Mas é preciso que a sociedade em geral comunidade, políticos, Organizações Não-Governamentais e iniciativa privada assumam um pacto nacional pela educação, que se traduza em um grande movimento brasileiro em prol da educação. Só com uma grande coalizão nacional será possível superar o conflito vivido hoje pelos países menos desenvolvidos na área de educação. Tais nações vivem um dilema: precisam resolver problemas não solucionados do século XX e correm contra o tempo para assumir os desafios emergentes que surgem com o século XXI, dos quais dependem o crescimento econômico, a equidade social e a integração cultural em um mundo globalizado e cada vez mais competitivo. Como, por exemplo, universalizar a inclusão digital e assegurar o acesso a novas tecnologias de informação e comunicação em lugares onde ainda existem crianças fora da escola, jovens e adultos analfabetos? Não dá para abandonar uma causa e priorizar a outra. Ambas iniciativas são igualmente importantes e precisam ser enfrentadas com vigor pelos governos, pela sociedade e pelos países que reconhecem a importância da cooperação internacional como caminho para se diminuir a pobreza e a exclusão social no mundo. Os países mais ricos poderiam dar grande contribuição à educação das nações menos desenvolvidas, sobretudo se fosse aceita a proposta brasileira de conversão de parte do pagamento da dívida externa em investimentos nas áreas de educação, ciência e tecnologia. A proposta foi apresentada durante a 32ª Conferência Geral da UNESCO, em Paris.

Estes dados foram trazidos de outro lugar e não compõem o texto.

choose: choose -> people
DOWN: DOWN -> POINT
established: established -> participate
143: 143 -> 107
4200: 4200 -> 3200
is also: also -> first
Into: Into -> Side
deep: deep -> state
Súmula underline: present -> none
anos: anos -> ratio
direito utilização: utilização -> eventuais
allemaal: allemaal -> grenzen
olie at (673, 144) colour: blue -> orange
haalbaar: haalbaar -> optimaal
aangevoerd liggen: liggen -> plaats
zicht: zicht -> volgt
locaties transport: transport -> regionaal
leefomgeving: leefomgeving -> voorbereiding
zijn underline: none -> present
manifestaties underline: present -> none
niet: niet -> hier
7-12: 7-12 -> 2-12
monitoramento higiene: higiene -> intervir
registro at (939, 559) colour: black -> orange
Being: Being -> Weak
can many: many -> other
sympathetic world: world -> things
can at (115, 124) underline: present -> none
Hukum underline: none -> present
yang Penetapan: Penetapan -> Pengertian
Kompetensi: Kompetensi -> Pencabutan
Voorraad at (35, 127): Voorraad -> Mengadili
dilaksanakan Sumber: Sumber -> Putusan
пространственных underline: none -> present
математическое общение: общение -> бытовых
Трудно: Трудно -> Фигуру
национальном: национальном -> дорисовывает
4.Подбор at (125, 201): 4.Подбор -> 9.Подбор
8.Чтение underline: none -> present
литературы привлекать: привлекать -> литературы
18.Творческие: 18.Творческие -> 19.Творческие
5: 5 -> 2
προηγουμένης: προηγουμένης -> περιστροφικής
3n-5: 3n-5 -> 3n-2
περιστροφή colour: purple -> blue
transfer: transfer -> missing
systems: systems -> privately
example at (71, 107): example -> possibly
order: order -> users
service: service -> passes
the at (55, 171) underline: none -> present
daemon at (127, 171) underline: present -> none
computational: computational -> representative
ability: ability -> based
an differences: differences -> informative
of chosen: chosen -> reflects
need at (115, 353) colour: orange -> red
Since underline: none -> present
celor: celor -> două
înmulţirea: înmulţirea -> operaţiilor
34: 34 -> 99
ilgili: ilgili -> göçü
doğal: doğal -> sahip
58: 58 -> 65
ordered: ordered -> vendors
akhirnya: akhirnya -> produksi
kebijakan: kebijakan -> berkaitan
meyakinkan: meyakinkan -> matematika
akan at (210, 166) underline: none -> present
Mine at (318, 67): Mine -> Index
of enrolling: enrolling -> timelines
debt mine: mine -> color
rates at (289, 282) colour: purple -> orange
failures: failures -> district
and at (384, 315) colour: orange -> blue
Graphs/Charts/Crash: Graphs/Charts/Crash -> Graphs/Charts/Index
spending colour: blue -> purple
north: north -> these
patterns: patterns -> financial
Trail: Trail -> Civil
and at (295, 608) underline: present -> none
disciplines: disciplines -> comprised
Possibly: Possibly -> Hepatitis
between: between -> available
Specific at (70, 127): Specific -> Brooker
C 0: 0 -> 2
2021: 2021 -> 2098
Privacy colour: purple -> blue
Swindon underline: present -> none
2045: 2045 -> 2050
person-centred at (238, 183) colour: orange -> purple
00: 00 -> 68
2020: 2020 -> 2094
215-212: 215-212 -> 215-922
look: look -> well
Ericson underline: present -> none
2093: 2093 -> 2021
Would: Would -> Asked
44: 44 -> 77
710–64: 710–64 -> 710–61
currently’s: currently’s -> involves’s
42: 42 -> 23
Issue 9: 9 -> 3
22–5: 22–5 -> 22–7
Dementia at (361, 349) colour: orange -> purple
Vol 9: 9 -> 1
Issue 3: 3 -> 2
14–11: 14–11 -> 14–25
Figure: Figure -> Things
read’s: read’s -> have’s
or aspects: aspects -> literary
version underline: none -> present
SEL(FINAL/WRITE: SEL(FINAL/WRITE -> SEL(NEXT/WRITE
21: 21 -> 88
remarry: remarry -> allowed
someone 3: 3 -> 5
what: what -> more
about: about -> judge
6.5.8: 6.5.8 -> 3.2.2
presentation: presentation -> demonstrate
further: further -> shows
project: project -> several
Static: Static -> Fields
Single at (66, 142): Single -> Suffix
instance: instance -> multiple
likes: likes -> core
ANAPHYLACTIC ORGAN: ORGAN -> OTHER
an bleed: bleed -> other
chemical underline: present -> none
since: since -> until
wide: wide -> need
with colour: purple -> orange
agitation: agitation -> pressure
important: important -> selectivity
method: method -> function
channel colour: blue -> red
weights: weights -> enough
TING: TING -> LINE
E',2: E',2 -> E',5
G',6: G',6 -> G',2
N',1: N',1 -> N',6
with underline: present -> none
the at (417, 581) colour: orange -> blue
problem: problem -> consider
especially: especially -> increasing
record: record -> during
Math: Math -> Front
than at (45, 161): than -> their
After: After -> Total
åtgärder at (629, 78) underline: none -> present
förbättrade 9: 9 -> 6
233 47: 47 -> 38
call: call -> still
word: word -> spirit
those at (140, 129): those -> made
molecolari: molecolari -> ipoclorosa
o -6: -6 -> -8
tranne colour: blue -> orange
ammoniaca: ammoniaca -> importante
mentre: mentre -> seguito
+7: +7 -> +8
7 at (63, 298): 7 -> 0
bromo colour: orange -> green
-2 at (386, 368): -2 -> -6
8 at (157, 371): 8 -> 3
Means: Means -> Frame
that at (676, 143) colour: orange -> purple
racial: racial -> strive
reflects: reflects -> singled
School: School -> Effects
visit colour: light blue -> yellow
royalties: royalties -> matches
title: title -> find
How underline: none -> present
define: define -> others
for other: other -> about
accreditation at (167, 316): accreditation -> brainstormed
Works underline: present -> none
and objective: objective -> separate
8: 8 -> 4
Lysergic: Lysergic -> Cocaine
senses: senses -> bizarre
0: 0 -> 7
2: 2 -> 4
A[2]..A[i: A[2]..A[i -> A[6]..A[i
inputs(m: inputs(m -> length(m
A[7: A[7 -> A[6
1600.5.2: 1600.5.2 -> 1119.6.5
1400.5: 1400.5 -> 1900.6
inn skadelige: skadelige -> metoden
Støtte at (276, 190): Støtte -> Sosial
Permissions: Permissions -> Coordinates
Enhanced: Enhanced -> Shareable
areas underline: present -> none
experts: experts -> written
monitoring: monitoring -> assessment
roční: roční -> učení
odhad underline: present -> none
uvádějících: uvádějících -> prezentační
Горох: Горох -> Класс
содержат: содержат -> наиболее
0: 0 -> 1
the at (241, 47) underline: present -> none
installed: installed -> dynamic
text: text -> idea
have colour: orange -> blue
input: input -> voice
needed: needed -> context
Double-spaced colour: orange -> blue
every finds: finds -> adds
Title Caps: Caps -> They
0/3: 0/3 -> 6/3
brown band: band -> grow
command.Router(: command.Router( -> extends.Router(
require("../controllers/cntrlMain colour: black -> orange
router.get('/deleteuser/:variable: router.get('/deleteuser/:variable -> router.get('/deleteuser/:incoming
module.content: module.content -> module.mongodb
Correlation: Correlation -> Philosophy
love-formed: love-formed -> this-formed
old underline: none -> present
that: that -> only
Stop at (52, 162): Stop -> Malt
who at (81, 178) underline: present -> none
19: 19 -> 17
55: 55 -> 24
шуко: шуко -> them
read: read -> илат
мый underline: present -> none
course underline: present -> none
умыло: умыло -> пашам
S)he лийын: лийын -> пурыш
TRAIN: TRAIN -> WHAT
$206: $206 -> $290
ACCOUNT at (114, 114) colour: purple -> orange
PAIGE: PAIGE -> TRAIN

Como bem lembrou o Diretor Geral da UNESCO, Koichiro Matsuura, em palestra sobre 'Educação para Todos e Desenvolvimento Sustentável nos Países Menos Desenvolvidos', proferida em Bruxelas, em 2001, 'a educação deixou de ser apenas um direito fundamental consagrado na Declaração Universal dos Direitos Humanos, a que todo ser humano pode aspirar, legitimamente, para a sua realização pessoal. Ela passou a ser precondição essencial para qualquer tipo de desenvolvimento, para a redução da taxa de desemprego e da pobreza, para o progresso social e cultural, para a promoção de valores democráticos e para o estabelecimento de uma paz duradoura'.